▶ [Your task]
Update the source text in each of the records so that "Emulated File Distribution System" becomes "Simulated File Distribution System" wherever it appears, with everything else left unchanged. Give back only the source text, without the pictures.

(Pictures with their source code)
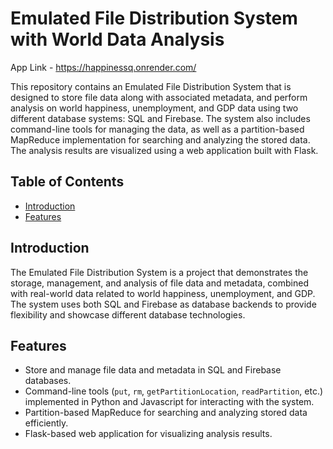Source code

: # Emulated File Distribution System with World Data Analysis

App Link - https://happinessq.onrender.com/

This repository contains an Emulated File Distribution System that is designed to store file data along with associated metadata, and perform analysis on world happiness, unemployment, and GDP data using two different database systems: SQL and Firebase. The system also includes command-line tools for managing the data, as well as a partition-based MapReduce implementation for searching and analyzing the stored data. The analysis results are visualized using a web application built with Flask.

## Table of Contents
- [Introduction](#introduction)
- [Features](#features)


## Introduction

The Emulated File Distribution System is a project that demonstrates the storage, management, and analysis of file data and metadata, combined with real-world data related to world happiness, unemployment, and GDP. The system uses both SQL and Firebase as database backends to provide flexibility and showcase different database technologies.

## Features

- Store and manage file data and metadata in SQL and Firebase databases.
- Command-line tools (`put`, `rm`, `getPartitionLocation`, `readPartition`, etc.) implemented in Python and Javascript for interacting with the system.
- Partition-based MapReduce for searching and analyzing stored data efficiently.
- Flask-based web application for visualizing analysis results.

▶ [Answer section]
Source code

: # Simulated File Distribution System with World Data Analysis

App Link - https://happinessq.onrender.com/

This repository contains an Simulated File Distribution System that is designed to store file data along with associated metadata, and perform analysis on world happiness, unemployment, and GDP data using two different database systems: SQL and Firebase. The system also includes command-line tools for managing the data, as well as a partition-based MapReduce implementation for searching and analyzing the stored data. The analysis results are visualized using a web application built with Flask.

## Table of Contents
- [Introduction](#introduction)
- [Features](#features)


## Introduction

The Simulated File Distribution System is a project that demonstrates the storage, management, and analysis of file data and metadata, combined with real-world data related to world happiness, unemployment, and GDP. The system uses both SQL and Firebase as database backends to provide flexibility and showcase different database technologies.

## Features

- Store and manage file data and metadata in SQL and Firebase databases.
- Command-line tools (`put`, `rm`, `getPartitionLocation`, `readPartition`, etc.) implemented in Python and Javascript for interacting with the system.
- Partition-based MapReduce for searching and analyzing stored data efficiently.
- Flask-based web application for visualizing analysis results.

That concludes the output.